Stated exercise 1
Decide whether each statement agrees with the ranch profile, answering yes or no and quoting the deciding words of the text: (a) Shallard began with 60 leased cows three years ago; (b) Shallard was a member of the Prince George 4-H club for five years; (c) the ranch raises only cattle.
Stated exercise 2
In the ranch profile, write out the passage starting at "Today, Shallard manages" and ending at "with Young Agrarians.", substituting "goats" for "lambs".

Text section
* * * *
Starting from scratch
Also a beef producer and agricultural advocate, Kayla Shallard of Hixon’s KMS Land and Cattle Co., looks towards continuous improvement on her ranch.
“Before this, I had managed some other agricultural entities – beef, dairy, you name it. And then started having kids, and it is hard to do that kind of stuff with kids,” Shallard says. “I took a plunge on 60 leased cows three years ago and was able to make it work. I jumped in with both feet and haven’t looked back.”
Today, Shallard manages the ranch full-time raising 200 head of cattle, pigs, lambs, chickens and turkeys.
“It’s pretty hard to make it on just cow-calf these days, so we’re pretty creative,” Shallard says. “We do a lot of direct-to-consumer [sales] and farmers markets to sell our products. Grass-fed and grass-finished pasture-raised meat is kind of our thing.”
Shallard was introduced to agriculture through the Prince George 4-H club in which she was a member for nine years and a leader the last five.
Indeed, creativity is one way Shallard has been able to grow her operation. As a young first-generation rancher, land and capital are hard to come by. So, she has leased land from Prince George to Quesnel, leased cattle, participated in hay shares and worked with Young Agrarians.
“That kind of generated a little bit of enough cash flow to actually present something to Farm Credit [Canada],” Shallard says. “Lots and lots of hustling for lack of better terminology. We’re full, full, full-tilt every day.”
* * * *
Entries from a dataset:
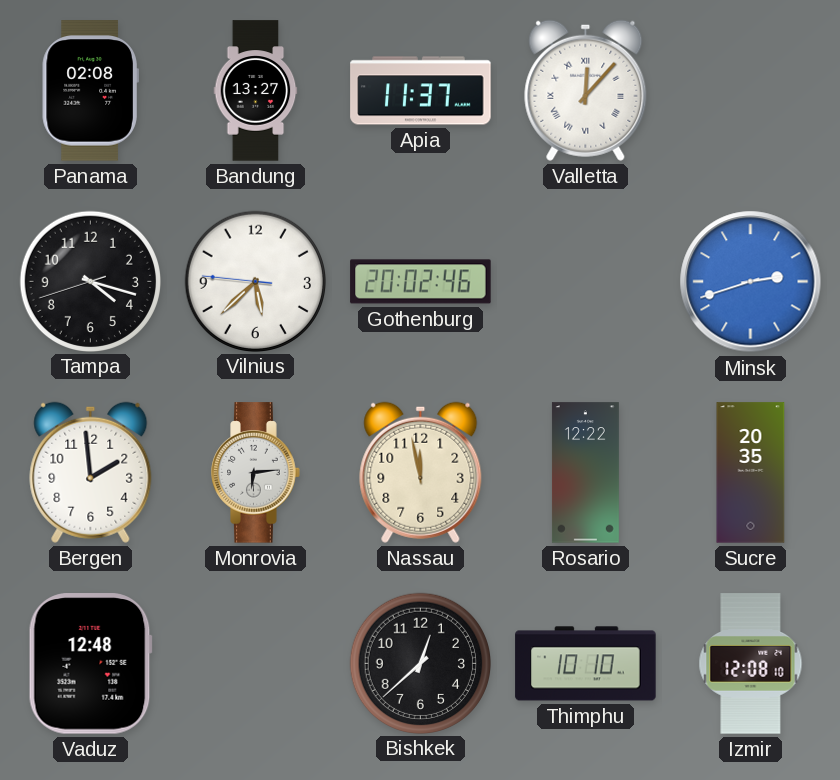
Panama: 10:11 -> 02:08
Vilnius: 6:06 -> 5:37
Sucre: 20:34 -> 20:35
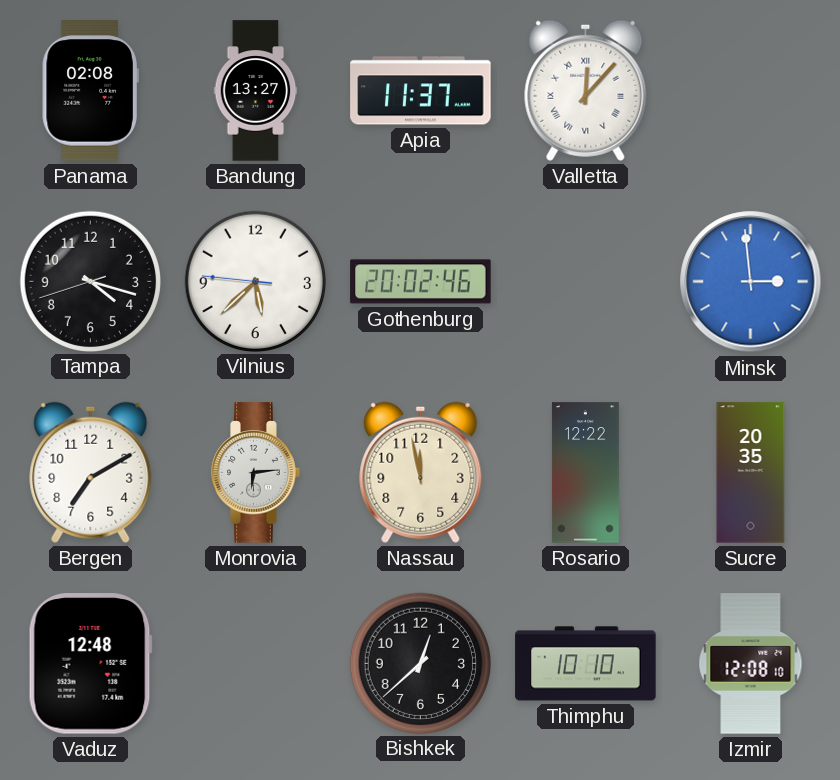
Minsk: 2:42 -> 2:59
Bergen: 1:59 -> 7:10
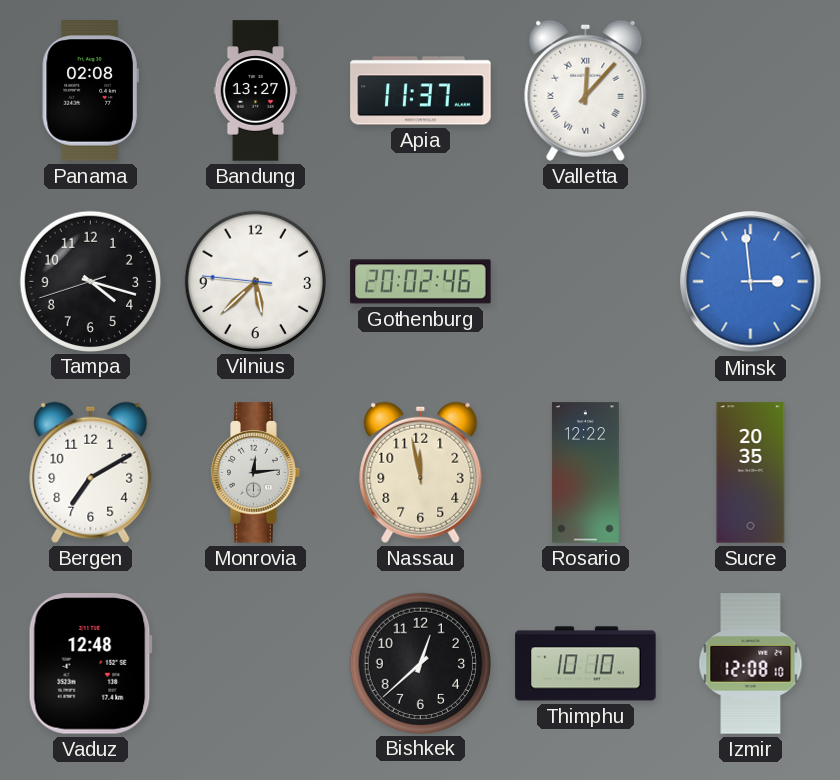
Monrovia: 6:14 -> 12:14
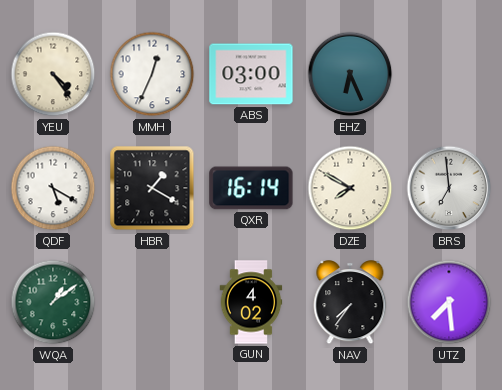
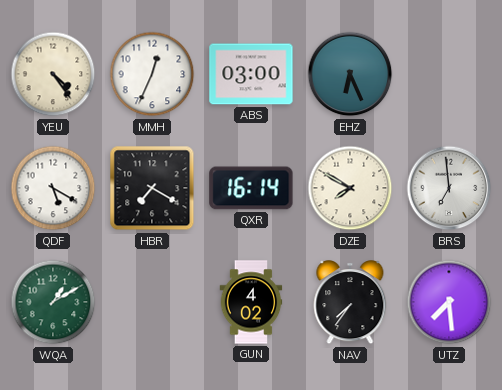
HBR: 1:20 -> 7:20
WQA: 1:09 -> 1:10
* * * *
Task solution 1
(a) Yes: "I took a plunge on 60 leased cows three years ago"
(b) No: "a member for nine years and a leader the last five"
(c) No: "raising 200 head of cattle, pigs, lambs, chickens and turkeys"

Task solution 2
Today, Shallard manages the ranch full-time raising 200 head of cattle, pigs, goats, chickens and turkeys.
“It’s pretty hard to make it on just cow-calf these days, so we’re pretty creative,” Shallard says. “We do a lot of direct-to-consumer [sales] and farmers markets to sell our products. Grass-fed and grass-finished pasture-raised meat is kind of our thing.”
Shallard was introduced to agriculture through the Prince George 4-H club in which she was a member for nine years and a leader the last five.
Indeed, creativity is one way Shallard has been able to grow her operation. As a young first-generation rancher, land and capital are hard to come by. So, she has leased land from Prince George to Quesnel, leased cattle, participated in hay shares and worked with Young Agrarians.